---------- Material for the task ----------
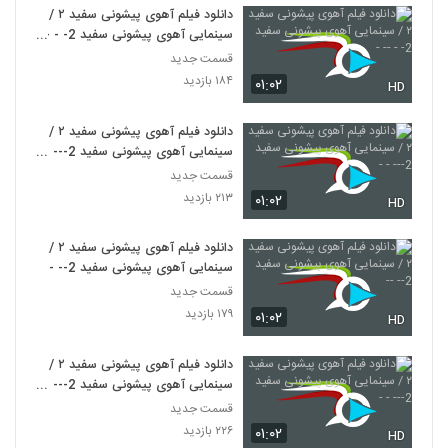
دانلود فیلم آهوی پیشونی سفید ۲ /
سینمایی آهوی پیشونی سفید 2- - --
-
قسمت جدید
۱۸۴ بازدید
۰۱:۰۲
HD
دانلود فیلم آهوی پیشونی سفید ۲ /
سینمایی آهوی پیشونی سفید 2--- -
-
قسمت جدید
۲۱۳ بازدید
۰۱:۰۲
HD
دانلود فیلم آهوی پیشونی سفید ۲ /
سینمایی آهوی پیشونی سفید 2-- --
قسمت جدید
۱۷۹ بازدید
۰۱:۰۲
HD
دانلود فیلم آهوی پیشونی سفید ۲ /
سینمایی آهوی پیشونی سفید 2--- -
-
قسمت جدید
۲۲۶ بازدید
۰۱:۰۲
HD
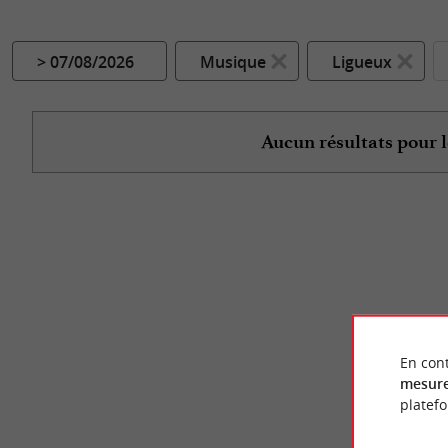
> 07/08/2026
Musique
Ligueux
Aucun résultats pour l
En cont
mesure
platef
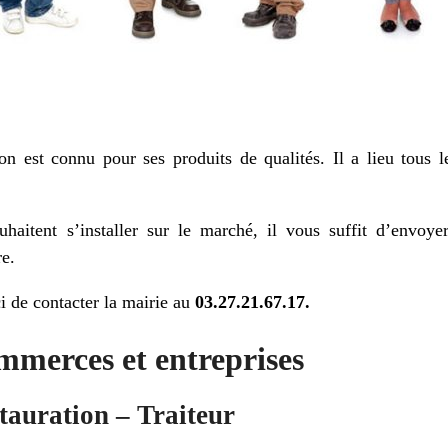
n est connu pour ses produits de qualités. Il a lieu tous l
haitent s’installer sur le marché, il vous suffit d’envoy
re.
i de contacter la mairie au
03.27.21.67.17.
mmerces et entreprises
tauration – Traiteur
----------
---------- Material for the task ----------
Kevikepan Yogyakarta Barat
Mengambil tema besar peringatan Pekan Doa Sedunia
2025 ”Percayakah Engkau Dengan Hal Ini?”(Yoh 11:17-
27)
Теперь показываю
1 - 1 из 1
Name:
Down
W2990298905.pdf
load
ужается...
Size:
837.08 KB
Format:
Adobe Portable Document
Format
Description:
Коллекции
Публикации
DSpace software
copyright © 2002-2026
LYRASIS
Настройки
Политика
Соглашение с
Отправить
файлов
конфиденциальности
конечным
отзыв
----------
• Problem to work on:
Everything above from the line containing "i de contacter la mairie au" down to the line containing "tauration – Traiteur" should be copied exactly, both end lines included, and nothing else.

• Output below:
i de contacter la mairie au
03.27.21.67.17.
mmerces et entreprises
tauration – Traiteur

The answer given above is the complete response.